* **Short task a**: Set down the part of the article on the Albuquerque police reform hearing that starts with "Citizen volunteers involved" and goes on through "civilian oversight process.", word for word.

* **Extracted text**:
________________________

Monitor, Everyone Else Rips APD's Obstruction In Reform Effort

November 16, 2017

It was a bad day in federal court Thursday for the Albuquerque Police Department's command staff as attorneys, members of the public and the independent monitor in the department's reform case ripped APD for deliberately undermining and obstructing the reform process.

 

 

The allegations by the independent monitor, James Ginger, and others came all morning long. Ginger said the department has failed to properly investigate use-of-force cases, that an APD unit headed by Assistant Chief Robert Huntsman lied to the monitoring team and that APD's command staff has sneakily issued memos and orders reversing or weakening policies that the monitor had previously approved.

 

There were allegations that Huntsman violated at least five APD lapel camera policies when he secretly used his lapel camera to record Ginger in March of 2016, and that the city has engaged in a last-ditch effort to smear and discredit Ginger.

 

Citizen volunteers involved in the civilian police oversight process told U.S. District Court Judge Robert Brack, who is overseeing the reform process, that APD has also been trying to ignore or undermine the civilian oversight process.

 

And, one attorney, Nancy Koenigsberg with the group APD Forward, accused the DOJ of attempting to walk away from the reform process by failing to defend Ginger from accusations by the city that he is biased against APD.

 

But as in previous hearings before Brack, the harshest attack on APD came from attorney Peter Cubra, who represents a class of mentally disabled people in the city's settlement agreement with the DOJ.

 

Cubra accused the city violating at least one of Brack's orders and of trying to “delay and derail” the reform process by attacking Ginger's credibility.

 

“The city of Albuquerque has no plan for complying with your order,” Cubra told Brack in regards to an order the judge issued earlier this year that APD develop an action plan to address the concerns of parties to the settlement agreement. “This is a deliberate violation of a federal court order.”

 

Cubra also suggested that Brack can hold city officials in contempt of court for violating his orders. And he said that Huntsman violated the state's rules for lawyers when he secretly recorded Ginger last year.

 

But Cubra saved his harshest criticism for the city's attack on Ginger, which came in the form of a motion to Brack last month that Ginger was biased against APD.

 

“They were going to delay and derail the implementation of your order by trying to kill the messenger [Ginger],” Cubra said, adding that the city's attack against Ginger was an attempt “to buy time” in the hopes that the “DOJ will go away.”

 

Cubra urged Brack to hold an evidentiary hearing on the city's motion in an effort to clear the air and determine the city's true motives in attacking Ginger. “Let's get to the truth of who is up to what,” Cubra said.

 

Ginger fires back

 

For his part, Ginger told Brack that APD's command staff continues to deliberately obstruct the reform process even though the process is now three years old.

 

APD has a “deliberate desire to bypass the Court Approved Settlement Agreement,” Ginger told Brack, and its deliberate noncompliance with the agreement “raises serious questions about APD's commitment to making changes it agreed to.”

 

That noncompliance includes “little, if any integration of the CASA's requirements” throughout APD's different divisions, Ginger said, adding that there is “complete entropy” of use-of-force reporting and investigation efforts throughout the department.

________________________

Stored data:
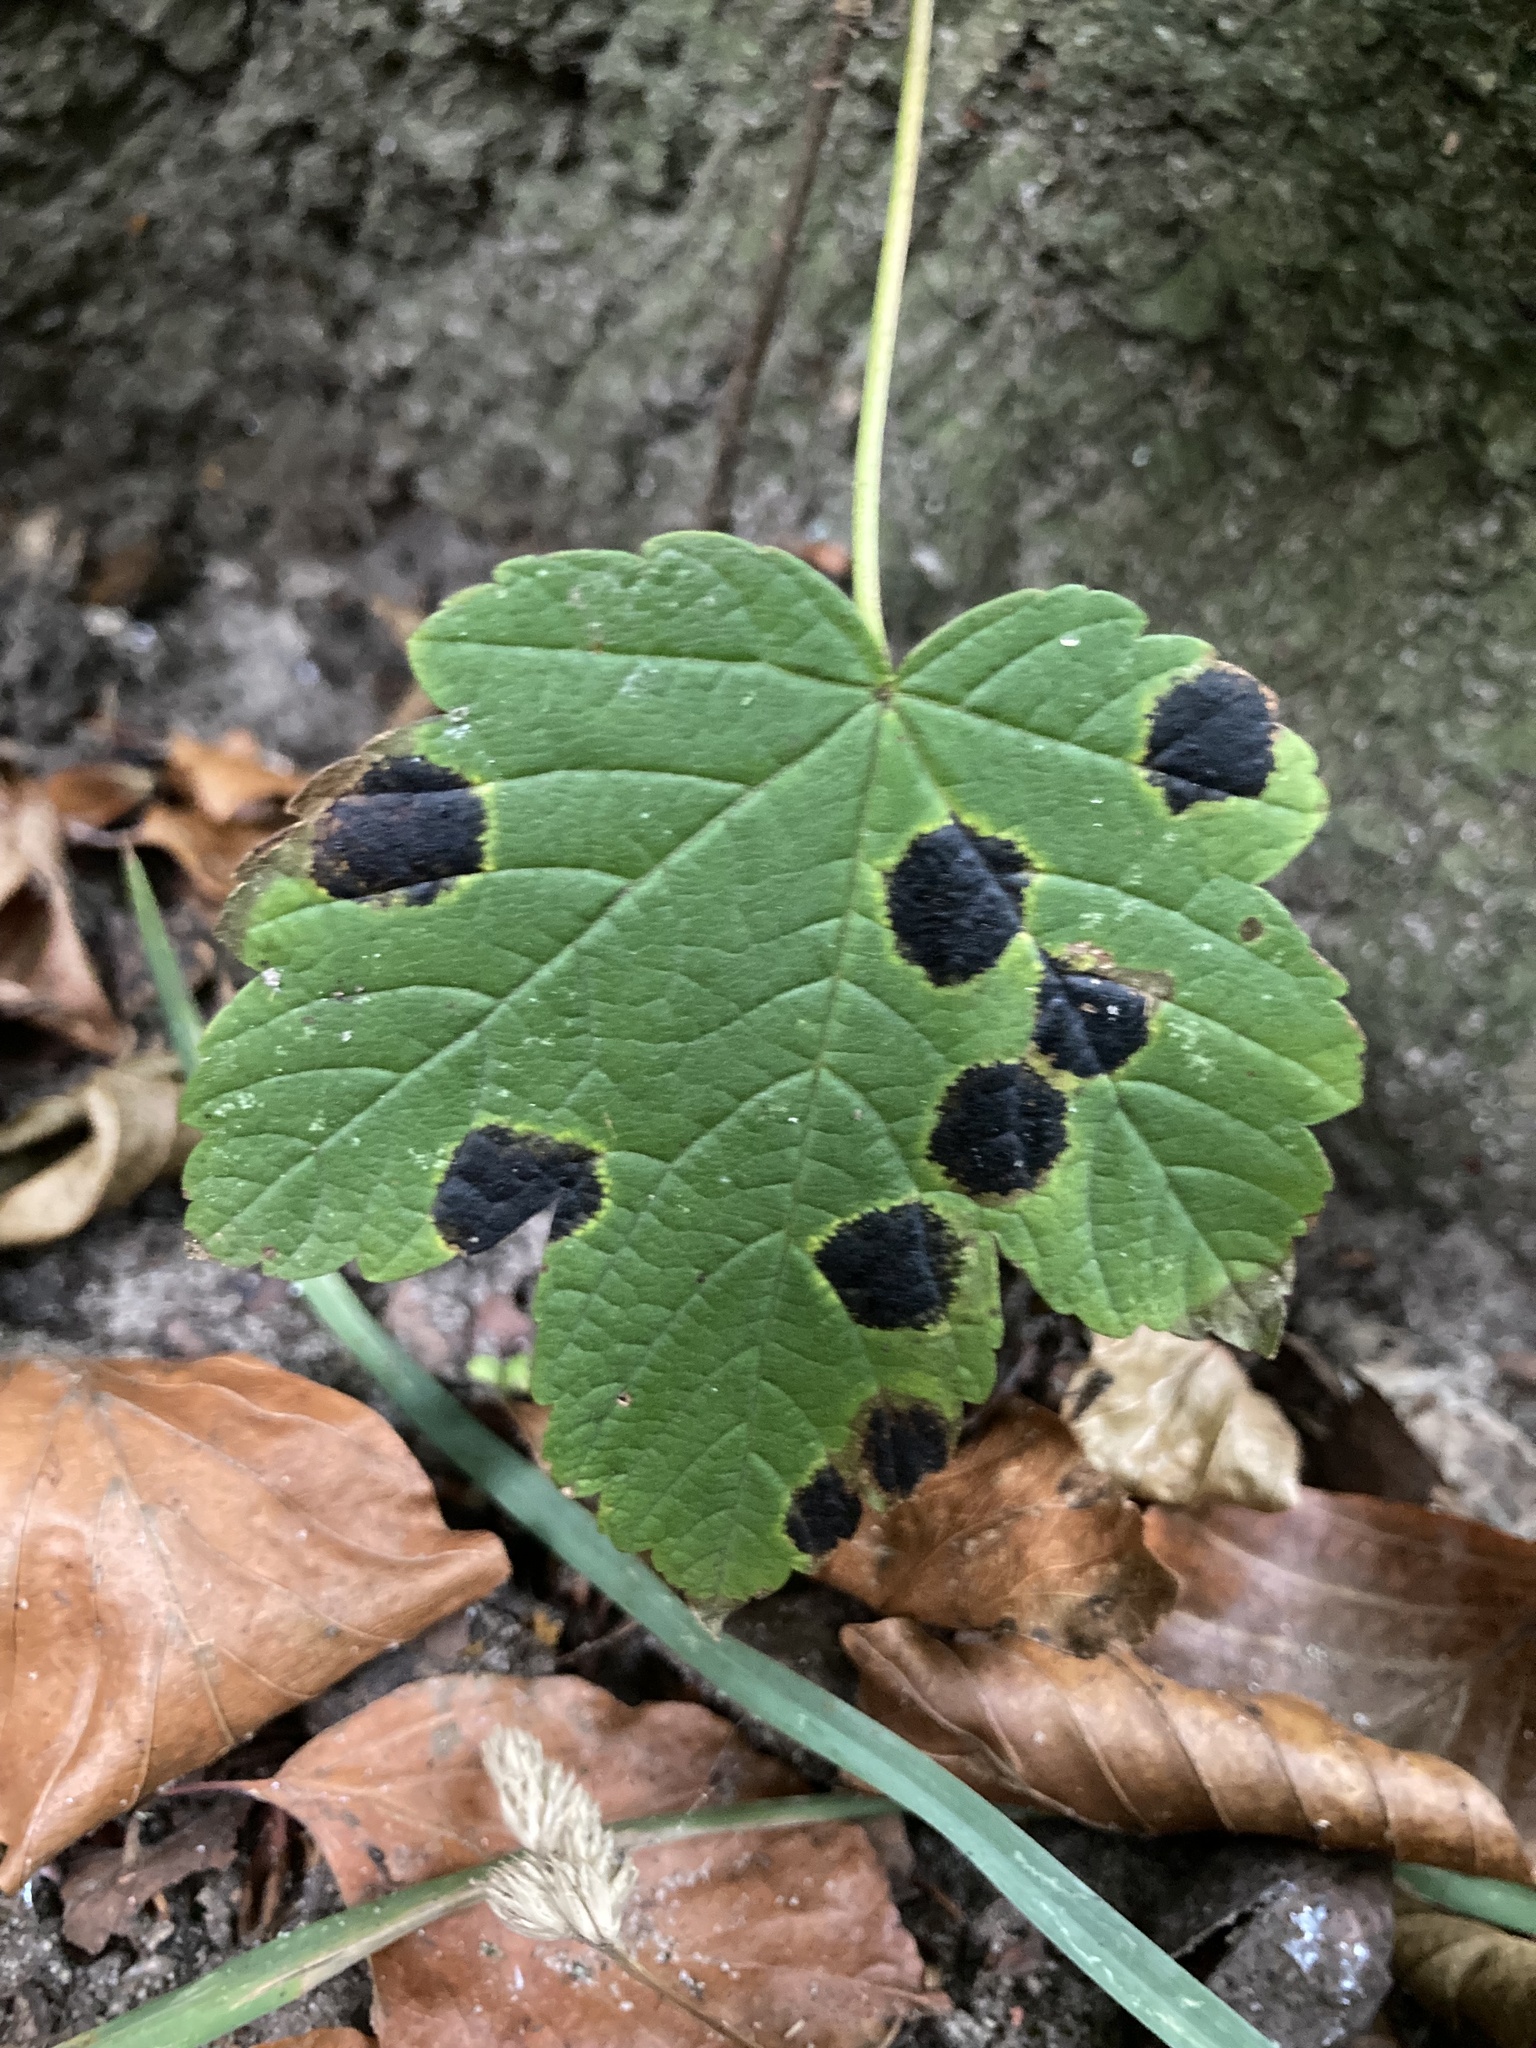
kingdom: Fungi
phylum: Ascomycota
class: Leotiomycetes
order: Rhytismatales
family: Rhytismataceae
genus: Rhytisma
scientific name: Rhytisma acerinum
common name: European tar spot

________________________

* **Short task b**: Please rewrite the records from the line with "class: Leotiomycetes" through the end of the records, changing "common name" to "vernacular name" and leaving everything else as it is. Give only those lines.

* **Full response a**:
Citizen volunteers involved in the civilian police oversight process told U.S. District Court Judge Robert Brack, who is overseeing the reform process, that APD has also been trying to ignore or undermine the civilian oversight process.

* **Full response b**:
class: Leotiomycetes
order: Rhytismatales
family: Rhytismataceae
genus: Rhytisma
scientific name: Rhytisma acerinum
vernacular name: European tar spot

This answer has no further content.